British Gas announce Nectar shake up

nectar card

BRITISH Gas are changing how their Nectar rewards scheme works, with a view to introducing a rebranded version of the package next year.

The changes mean that some of the various ways customers used to earn points will no longer work come December.

British Gas haven't revealed the specifics of what customers will get instead when the new scheme starts, save that there will be "exciting offers and giveaways".

We can likely assume that the new scheme will make points harder to come by, particularly as the company behind Nectar is struggling.

Not so sweet

Nectar's parent company, Aimia Coalition Loyalty UK, recently revealed a drastic fall in their pre-tax profits - in the year to December 31 2014 , they dropped from £74.4 million to just £14.1 million.

This was predominantly blamed on people daring to redeem their Nectar points; Aimia have warned that profits could be hit again if the trend continues.

Bryan Roberts, from retail consultants Kantar Retail, says that: "More people are looking to maximise the benefit of their transactions. It's part of the frugal nature of the British public."

Nectar have already come under fire this year, after Sainsbury's changed their scheme so that shoppers earned one instead of two Nectar points for every pound spent.

British Gas customers have been able to top up their Nectar balances by submitting quarterly meter readings, paying by direct debit, booking an annual service visit online, and simply being a British Gas customer.
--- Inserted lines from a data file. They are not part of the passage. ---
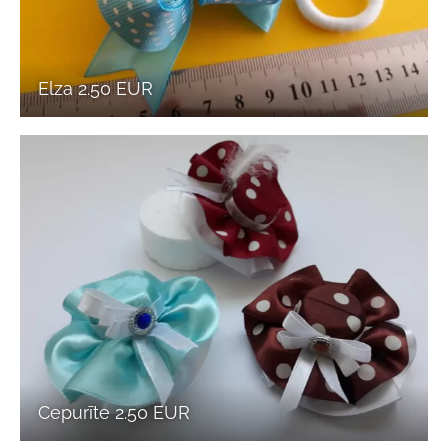
Elza 2.50 EUR
Cepurīte 2.50 EUR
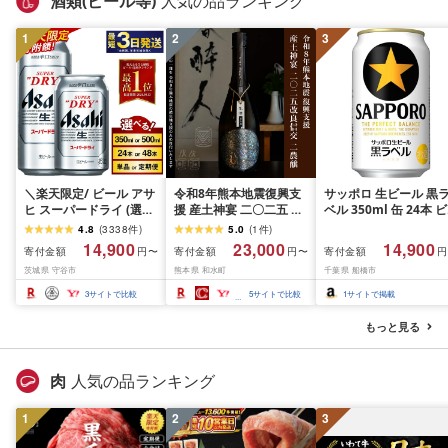
酒類(ビール等)
人気の品ランキング
1
2
3
＼楽天限定/ ビール アサ
令和8年熊本地震復興支
サッポロ 生ビール 黒
ヒ スーパードライ (選べ
援 産土神宴 二〇二五 改
ベル 350ml 缶 24本 ビ
る 350ml 500ml / 24本
良信交 | 二農醸 1本 | 熊
ール ケース買い[満天
4.8
(
3338
件
)
5.0
(
1
件
)
48本 / 単品 2ヶ月〜12ヶ
本県 和水町 くまもと な
空レストランキャンペ
14,900
23,000
14,900
寄付金額
寄付金額
寄付金額
円〜
円〜
円
月定期便 12ヶ月定期便)
ごみまち なごみ 産土 米
ン実施中!]
茨城県 守谷市
熊本県 和水町
千葉県 船橋市
楽天フェスタ 期間限定|
お酒 酒 地酒 花の香酒造
最短3日発送 アサヒビー
3
サイトで比較
5
サイトで比較
1
サイトで掲載
ル お酒 アルコール
Asahi アサヒビール 缶
もっと見る
ビール ギフト 茨城県守
谷市 高評価★4.67
肉
人気の品ランキング
1
2
3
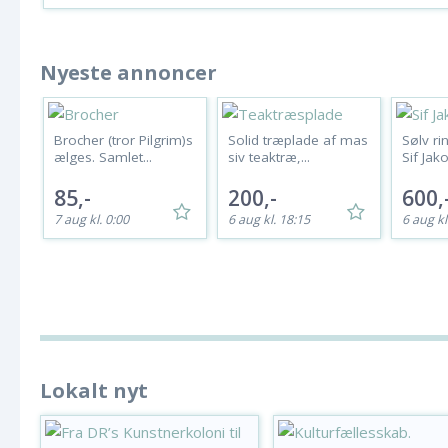
Nyeste annoncer
Brocher (tror Pilgrim)s
Solid træplade af mas
Sølv ri
ælges. Samlet...
siv teaktræ,...
Sif Jako
85,-
200,-
600,
7 aug kl. 0:00
6 aug kl. 18:15
6 aug kl
Lokalt nyt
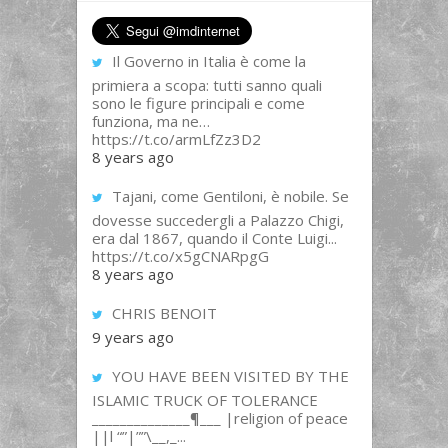
Il Governo in Italia è come la
primiera a scopa: tutti sanno quali
sono le figure principali e come
funziona, ma ne…
https://t.co/armLfZz3D2
8 years ago
Tajani, come Gentiloni, è nobile. Se
dovesse succedergli a Palazzo Chigi,
era dal 1867, quando il Conte Luigi...
https://t.co/x5gCNARpgG
8 years ago
CHRIS BENOIT
9 years ago
YOU HAVE BEEN VISITED BY THE
ISLAMIC TRUCK OF TOLERANCE
______________¶___ |religion of peace
||l “”|””\__,_...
Even so, the payback for doing all of this is just 1,560 points - which translates into £7.50 of spending power.

A change for the better?

This might reasonably leave us wondering whether we could get a better deal elsewhere.

For their part, British Gas say that customers who switch suppliers won't be penalised, and will "receive an amount of points based on the number of days you have been with us during that year".

Those who do switch could make substantial savings - even the Government say so.

According to data from the Department for Energy and Climate Change, an estimated 11 million households could cut their bills by at least £200 by moving to a new supplier.

Consumer groups are urging people to do so now, before the peak season for energy consumption hits.

"Switching energy supplier now could make heating your home this winter much more affordable," says Gillian Guy, Chief Executive of Citizens Advice.

Last winter, 78% of people on low incomes reported feeling concerned about the cost of heating their homes.

Small is beautiful

According to Government figures, there are now more than 31 domestic suppliers in the market.

And thanks to increased awareness - brought about in good part by the Competition and Market Authority's investigation into energy prices - it's getting much easier to find a relatively good deal.

Another result of that investigation has been that more people are choosing to switch away from one of the Big Six energy companies when they do make the move.

Figures from Energy UK show that 1.3 million people changed from a large supplier to a small one in the past year.

It's not hard to see why - the average standard tariff from a Big Six supplier is in excess of £1,200. By comparison, the average annual bill from a smaller supplier comes in at less than £1,000.

Indeed, we recently reported that 95% of dual fuel customers with one of the Big Six could save money on their bills by changing suppliers.

Those who are choosing to switch can expect the process to take just under two and a half weeks - including a two week cooling off period.

That means the switch itself should take just three days, although the Government's Energy Secretary, Amber Rudd, says her "ambition is for consumers to switch in just 24 hours by 2018".